Une nouvelle planète vient d’être détectée autour de Gliese 410, une étoile située à 39 années-lumière du Soleil dans la constellation du Lion. Cette découverte a été faite à l’aide du spectropolarimètre SPIRou, installé sur le télescope Canada-France-Hawaiʻi au sommet du Maunakea, et du spectrographe SOPHIE de l’Observatoire de Haute Provence. Plusieurs membres de l’IREx ont contribué à cette découverte, publiée la semaine dernière dans la revue Astronomy & Astrophysics.
Étienne Artigau, chercheur senior, a accepté de répondre à nos questions sur cette découverte.
IREx : Pourrais-tu nous expliquer ce qui est spécial à propos de cette découverte?

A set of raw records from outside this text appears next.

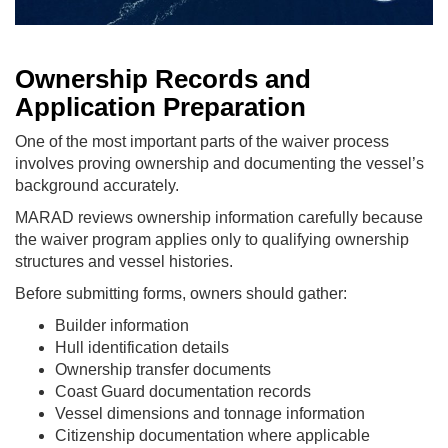
Ownership Records and
Application Preparation
One of the most important parts of the waiver process
involves proving ownership and documenting the vessel’s
background accurately.
MARAD reviews ownership information carefully because
the waiver program applies only to qualifying ownership
structures and vessel histories.
Before submitting forms, owners should gather:
Builder information
Hull identification details
Ownership transfer documents
Coast Guard documentation records
Vessel dimensions and tonnage information
Citizenship documentation where applicable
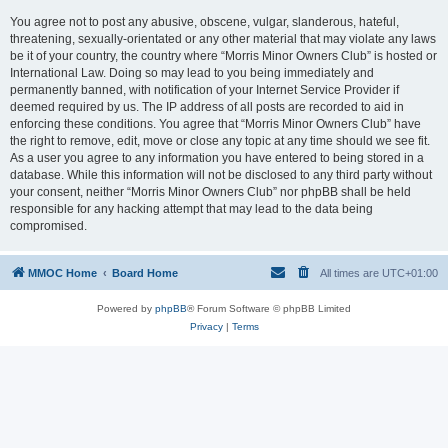
You agree not to post any abusive, obscene, vulgar, slanderous, hateful,
threatening, sexually-orientated or any other material that may violate any laws
be it of your country, the country where “Morris Minor Owners Club” is hosted or
International Law. Doing so may lead to you being immediately and
permanently banned, with notification of your Internet Service Provider if
deemed required by us. The IP address of all posts are recorded to aid in
enforcing these conditions. You agree that “Morris Minor Owners Club” have
the right to remove, edit, move or close any topic at any time should we see fit.
As a user you agree to any information you have entered to being stored in a
database. While this information will not be disclosed to any third party without
your consent, neither “Morris Minor Owners Club” nor phpBB shall be held
responsible for any hacking attempt that may lead to the data being
compromised.
MMOC Home
Board Home
All times are
UTC+01:00
Powered by
phpBB
® Forum Software © phpBB Limited
Privacy
|
Terms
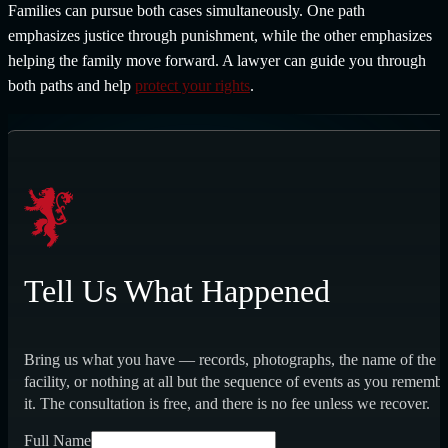
Families can pursue both cases simultaneously. One path
emphasizes justice through punishment, while the other emphasizes
helping the family move forward. A lawyer can guide you through
both paths and help
protect your rights
.
Tell Us What Happened
Bring us what you have — records, photographs, the name of the
facility, or nothing at all but the sequence of events as you rememb
it. The consultation is free, and there is no fee unless we recover.
Full Name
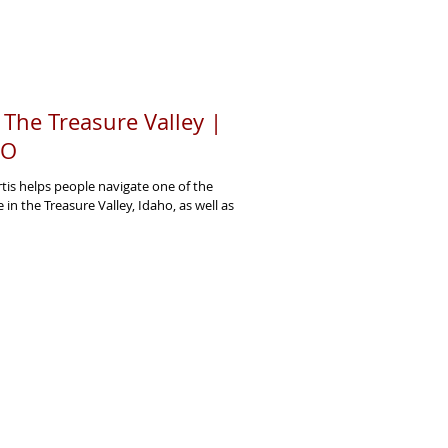
n The Treasure Valley |
PO
rtis helps people navigate one of the
fe in the Treasure Valley, Idaho, as well as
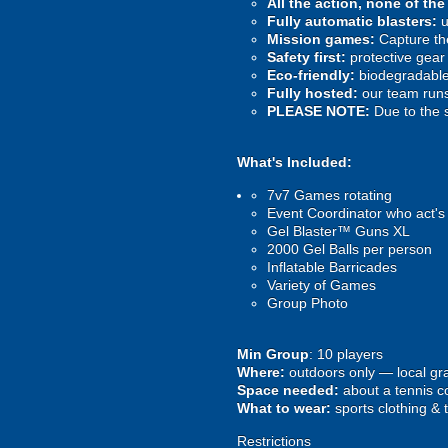
All the action, none of th
Fully automatic blasters:
u
Mission games:
Capture the
Safety first:
protective gear 
Eco-friendly:
biodegradable 
Fully hosted:
our team runs
PLEASE NOTE:
Due to the 
What's Included:
7v7 Games rotating
Event Coordinator who act's
Gel Blaster™ Guns XL
2000 Gel Balls per person
Inflatable Barricades
Variety of Games
Group Photo
Min Group
: 10 players
Where:
outdoors only — local gra
Space needed:
about a tennis co
What to wear:
sports clothing & 
Restrictions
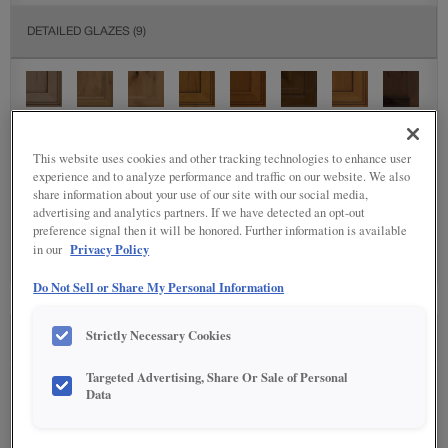
DETAILED GLAZES
(9)
This website uses cookies and other tracking technologies to enhance user
experience and to analyze performance and traffic on our website. We also
share information about your use of our site with our social media,
SPECIALTY FINISHES
(4)
advertising and analytics partners. If we have detected an opt-out
preference signal then it will be honored. Further information is available
Privacy Policy
in our
Do Not Sell or Share My Personal Information
Strictly Necessary Cookies
SEE IN ENVIRONMENT
Targeted Advertising, Share Or Sale of Personal
Data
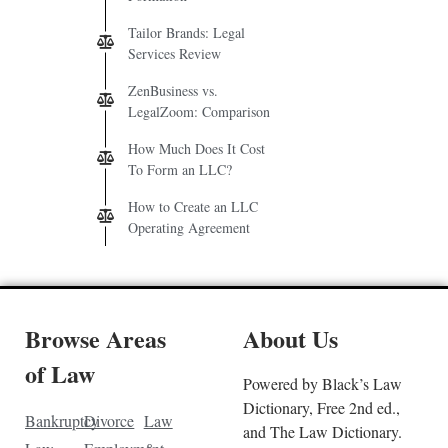
Tailor Brands: Legal
Services Review
ZenBusiness vs.
LegalZoom: Comparison
How Much Does It Cost
To Form an LLC?
How to Create an LLC
Operating Agreement
Browse Areas
About Us
of Law
Powered by Black’s Law
Dictionary, Free 2nd ed.,
Bankruptcy
Divorce
Law
and The Law Dictionary.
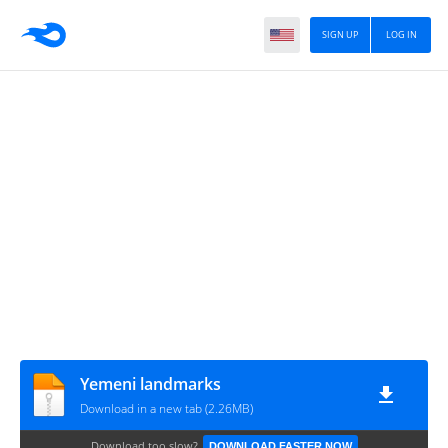
SIGN UP
LOG IN
Yemeni landmarks
Download in a new tab (2.26MB)
Download too slow?
DOWNLOAD FASTER NOW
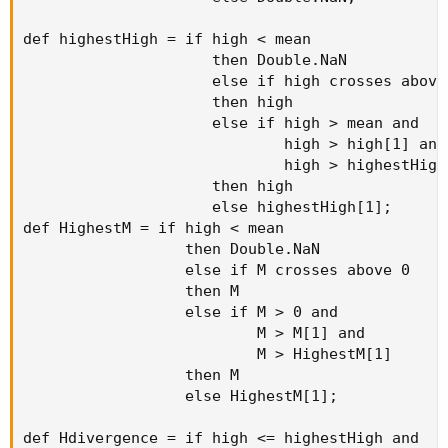
def highestHigh = if high < mean

                     then Double.NaN

                     else if high crosses above 
                     then high

                     else if high > mean and

                             high > high[1] and

                             high > highestHigh[
                     then high

                     else highestHigh[1];

def HighestM = if high < mean

                  then Double.NaN

                  else if M crosses above 0

                  then M

                  else if M > 0 and

                          M > M[1] and

                          M > HighestM[1]

                  then M

                  else HighestM[1];

def Hdivergence = if high <= highestHigh and
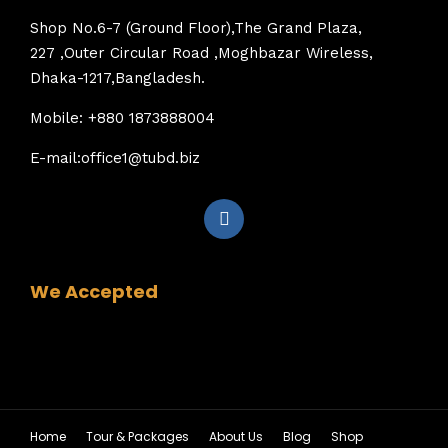
Shop No.6-7 (Ground Floor),The Grand Plaza,
227 ,Outer Circular Road ,Moghbazar Wireless,
Dhaka-1217,Bangladesh.
Mobile: +880 1873888004
E-mail:office1@tubd.biz
We Accepted
Home
Tour & Packages
About Us
Blog
Shop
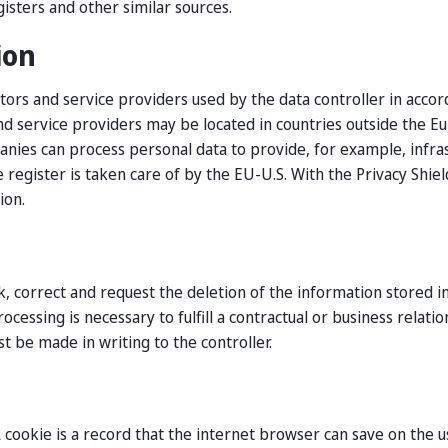
isters and other similar sources.
ion
tors and service providers used by the data controller in acco
and service providers may be located in countries outside the
nies can process personal data to provide, for example, infrastr
 register is taken care of by the EU-U.S. With the Privacy Shi
ion.
, correct and request the deletion of the information stored in
cessing is necessary to fulfill a contractual or business relat
st be made in writing to the controller.
A cookie is a record that the internet browser can save on the 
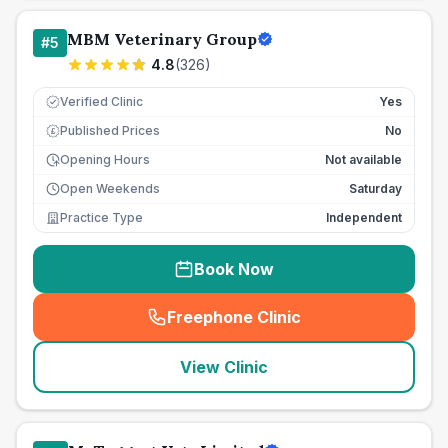
MBM Veterinary Group
#
5
4.8
(
326
)
Verified Clinic
Yes
Published Prices
No
£
Opening Hours
Not available
Open Weekends
Saturday
Practice Type
Independent
Book Now
Freephone Clinic
(
seo_lab_card_freephone
)
View Clinic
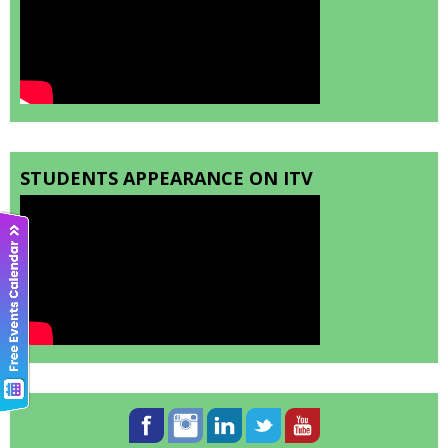
STUDENTS APPEARANCE ON ITV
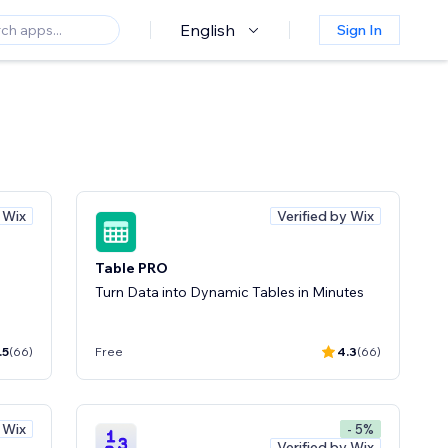
English
Sign In
y Wix
Verified by Wix
Table PRO
Turn Data into Dynamic Tables in Minutes
.5
(66)
Free
4.3
(66)
y Wix
- 5%
Verified by Wix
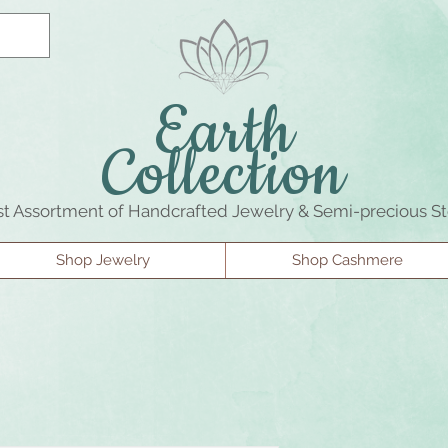
Earth
Collection
st Assortment of Handcrafted Jewelry & Semi-precious S
Shop Jewelry
Shop Cashmere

Étienne : La plupart des étoiles qui se trouvent proche du Soleil, ce qu’on appelle le « voisinage solaire », sont des étoiles de faible masse, des naines rouges. C’est le cas de Gliese 410, aussi appelée DS Leonis, qui fait environ la moitié de la masse du Soleil. Ces étoiles sont moins brillantes et les planètes qui sont en orbite autour tendent à être moins massives que celles autour des étoiles comme le Soleil. On y retrouve rarement, par exemple, des planètes comparables à Jupiter. Il est donc assez difficile de les détecter.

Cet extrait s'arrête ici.